As I was driving along recently on a state highway, what should come barreling along in the other lane but a shirtless teenager — looked 15 or so — on a 4-wheeler.

He apparently had the thing wide open, zooming along in fairly dense traffic. He wore a big grin, but no helmet, and only flip-flops on his feet. In a collision or a rollover at that speed, he would’ve been toast.

A few days later, bouncing along the edge of a highway was a father on a 4-wheeler, holding a baby that looked to be maybe 9 months old in one arm and a toddler that was perhaps 2 years old in the other — all the while steering with the arm that was holding the baby. The mind boggles at the thought processes behind that little adventure, and the potential for disaster.

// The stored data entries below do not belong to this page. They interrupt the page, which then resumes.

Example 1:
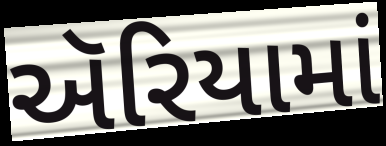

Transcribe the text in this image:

ઍરિયામાં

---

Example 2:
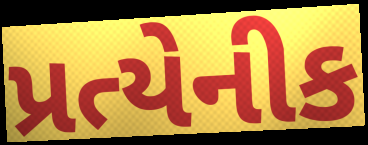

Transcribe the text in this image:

પ્રત્યેનીક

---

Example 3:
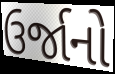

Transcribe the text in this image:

ઉર્જાનો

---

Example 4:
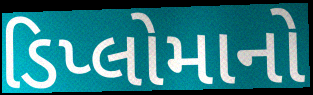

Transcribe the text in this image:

ડિપ્લોમાનો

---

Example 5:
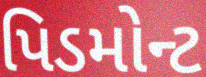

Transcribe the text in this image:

પિડમોન્ટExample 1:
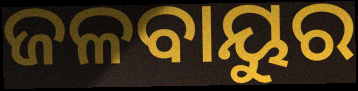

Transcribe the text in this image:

ଜଳବାୟୁର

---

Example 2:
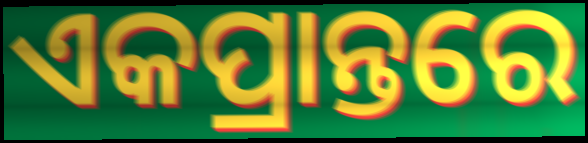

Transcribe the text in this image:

It’s commonplace to see, in farm fields, on highway shoulders, and even on city streets, ATVs being operated by kids sub-10 years old, almost uniformly with no helmets or any visible parental supervision, and often as not with two, three, or more kids riding with them.

It’s a rare month that one doesn’t see or hear a news report of ATV-related deaths in the Mid-South. All too often the victims are children.

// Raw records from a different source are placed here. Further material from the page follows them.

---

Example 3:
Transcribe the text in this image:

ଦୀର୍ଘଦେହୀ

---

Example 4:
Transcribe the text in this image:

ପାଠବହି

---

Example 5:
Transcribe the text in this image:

National Farm Safety Week is observed each September. For many years it has turned the spotlight on the dangers inherent in farming — tractor rollovers, equipment that can take off an arm and a leg, or kill, grain bin suffocations, etc.

This year’s focus was on ATV safety, with the theme, “Work Smart, Ride Safe.”

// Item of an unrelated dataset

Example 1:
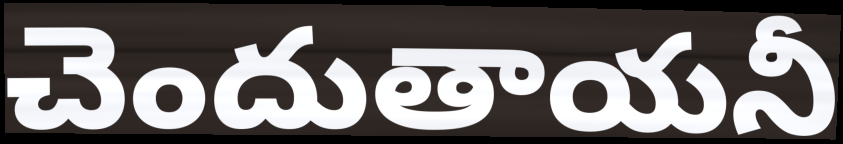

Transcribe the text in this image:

చెందుతాయనీ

The U.S. Consumer Product Safety Commission reports that 410 people died in ATV accidents in 2008 and another 135,100 were injured. Each year, some 40,000 children are treated in emergency rooms for ATV-related injuries, many of them life-altering.

The 2008 stats were an improvement over 2007, which had 699 reported ATV deaths, with 150,900 emergency room-treated injuries.

From 1982 to 2008, Mississippi had 290 ATV-related deaths; Arkansas 252; Louisiana 212; Tennessee 376; and Missouri 282. In each instance, a significant proportion of the deaths involved children under age 16.

While it is hoped the drop in deaths from 2007 to 2008 is at least in part a result of the increased emphasis on safety, both by ATV manufacturers and agencies such as the CPSC, the death/injury toll could be reduced even more by common sense observance of safety measures suggested by the organization.

They are: 1. Children and young people under age 16 should not ride adult ATVs. 2. All ATV users should take a hands-on training course. 3. Always wear a helmet and safety gear, such as boots and gloves. 4. Never drive an ATV on paved roads. 5. Never drive a youth or single-rider ATV with a passenger and never ride on these vehicles as a passenger.